TRY IT: Locate every line in the material below that contains the string "thuê", and copy each such line. Case counts when matching.

[Start of Attachment]

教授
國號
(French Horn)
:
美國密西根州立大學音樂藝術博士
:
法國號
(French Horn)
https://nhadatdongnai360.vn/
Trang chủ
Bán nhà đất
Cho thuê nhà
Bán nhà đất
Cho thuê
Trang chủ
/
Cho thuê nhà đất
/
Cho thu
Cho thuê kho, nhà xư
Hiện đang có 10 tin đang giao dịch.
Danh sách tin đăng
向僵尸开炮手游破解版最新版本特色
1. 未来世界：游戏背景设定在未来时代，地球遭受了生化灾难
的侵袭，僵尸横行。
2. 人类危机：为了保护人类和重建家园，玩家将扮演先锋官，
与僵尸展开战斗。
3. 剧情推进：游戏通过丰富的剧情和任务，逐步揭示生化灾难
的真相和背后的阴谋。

[End of Attachment]

RESULT FOR THIS TASK:
Cho thuê nhà
Cho thuê
Cho thuê nhà đất
Cho thuê kho, nhà xư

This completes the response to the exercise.